Your task = Repeat every entry exactly. Do not include the pictures.

[Listed entries Boundary: Start]

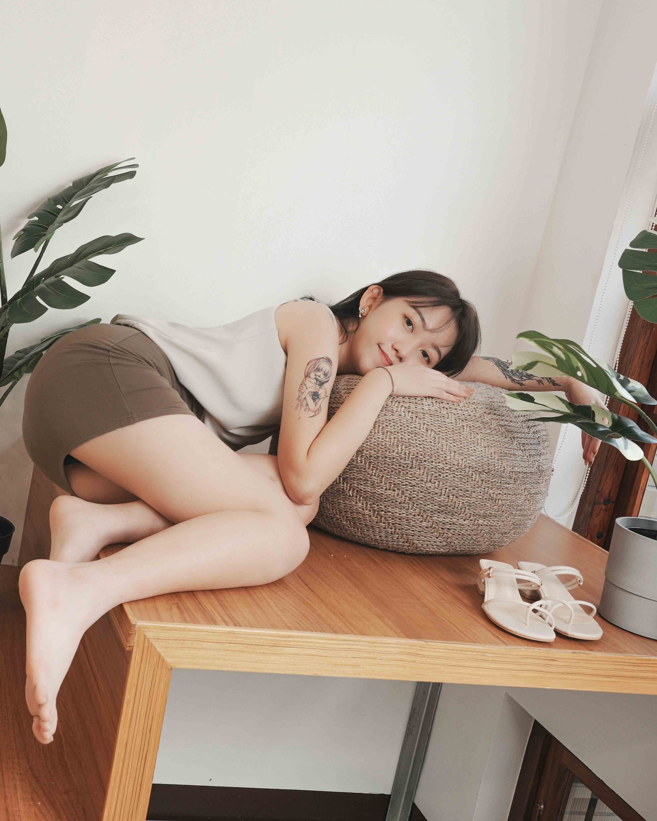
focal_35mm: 46
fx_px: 1118
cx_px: 267
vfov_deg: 40.3
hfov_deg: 32.7
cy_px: 417
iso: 200
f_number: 8
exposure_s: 1/60
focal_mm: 32
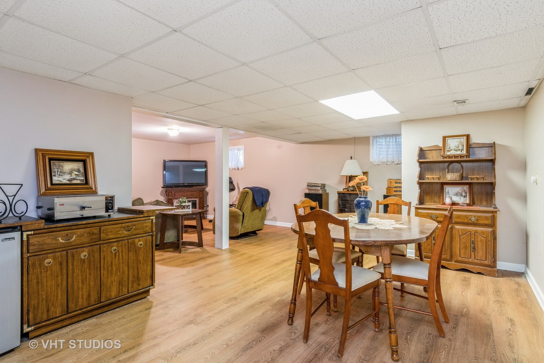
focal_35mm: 18
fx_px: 272
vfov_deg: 67.4
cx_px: 272
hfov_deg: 90.0
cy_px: 182
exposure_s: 1/1.25
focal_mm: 12
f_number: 8
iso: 250
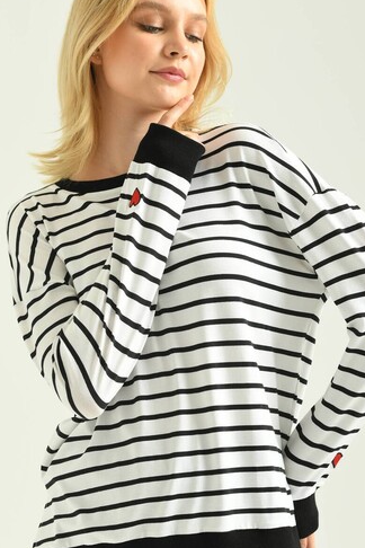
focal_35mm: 142
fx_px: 2159
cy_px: 317
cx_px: 217
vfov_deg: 14.4
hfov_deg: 9.7
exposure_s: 1/160
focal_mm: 92
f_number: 5.6
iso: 125
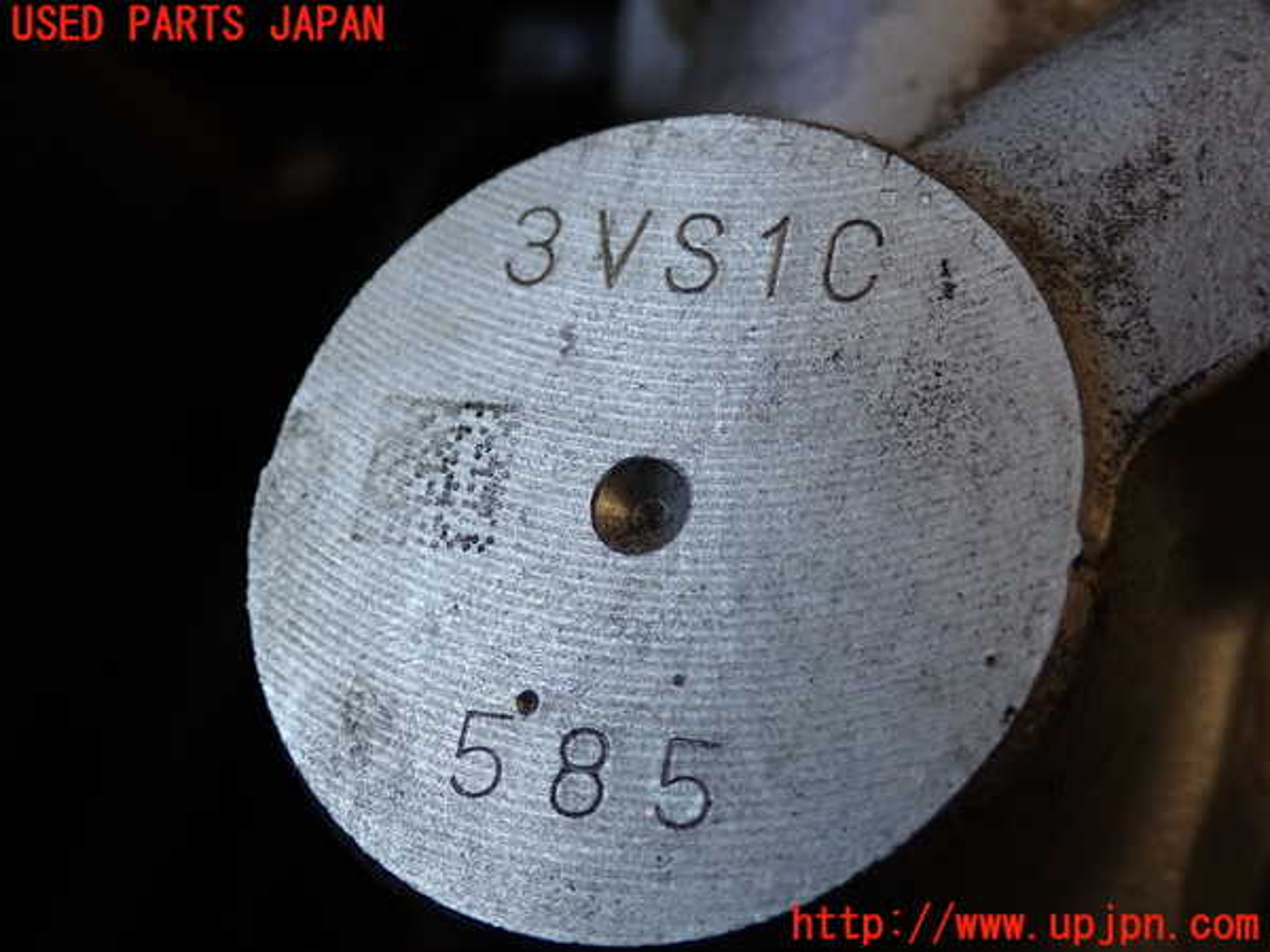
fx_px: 2275
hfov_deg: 31.2
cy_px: 476
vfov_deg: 23.7
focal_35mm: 62
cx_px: 635
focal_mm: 11.09
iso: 250
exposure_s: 1/125
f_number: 3.6
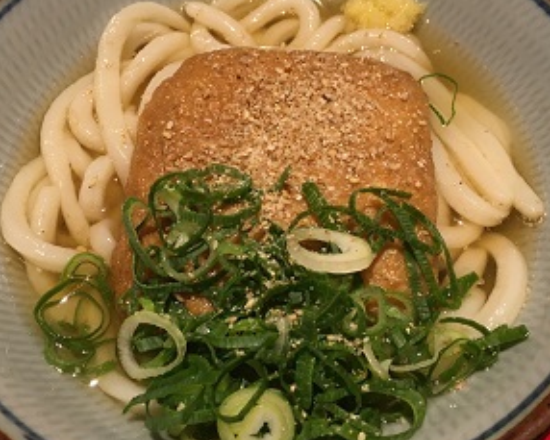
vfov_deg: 37.3
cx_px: 294
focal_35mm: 40
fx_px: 651
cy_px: 195
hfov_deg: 45.7
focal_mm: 4.15
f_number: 2.2
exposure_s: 1/30
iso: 80
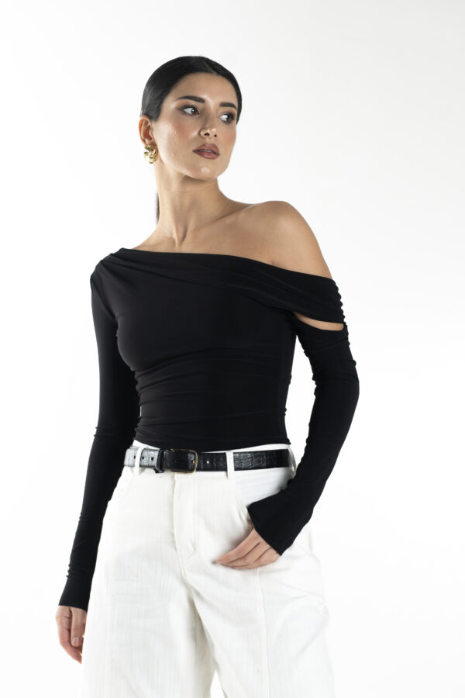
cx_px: 232
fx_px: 1453
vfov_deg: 27.0
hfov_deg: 18.2
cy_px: 349
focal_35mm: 75
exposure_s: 1/200
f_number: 4.5
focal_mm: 50
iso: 80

[Listed entries Boundary: End]

Reply =
focal_35mm: 46
fx_px: 1118
cx_px: 267
vfov_deg: 40.3
hfov_deg: 32.7
cy_px: 417
iso: 200
f_number: 8
exposure_s: 1/60
focal_mm: 32
focal_35mm: 18
fx_px: 272
vfov_deg: 67.4
cx_px: 272
hfov_deg: 90.0
cy_px: 182
exposure_s: 1/1.25
focal_mm: 12
f_number: 8
iso: 250
focal_35mm: 142
fx_px: 2159
cy_px: 317
cx_px: 217
vfov_deg: 14.4
hfov_deg: 9.7
exposure_s: 1/160
focal_mm: 92
f_number: 5.6
iso: 125
fx_px: 2275
hfov_deg: 31.2
cy_px: 476
vfov_deg: 23.7
focal_35mm: 62
cx_px: 635
focal_mm: 11.09
iso: 250
exposure_s: 1/125
f_number: 3.6
vfov_deg: 37.3
cx_px: 294
focal_35mm: 40
fx_px: 651
cy_px: 195
hfov_deg: 45.7
focal_mm: 4.15
f_number: 2.2
exposure_s: 1/30
iso: 80
cx_px: 232
fx_px: 1453
vfov_deg: 27.0
hfov_deg: 18.2
cy_px: 349
focal_35mm: 75
exposure_s: 1/200
f_number: 4.5
focal_mm: 50
iso: 80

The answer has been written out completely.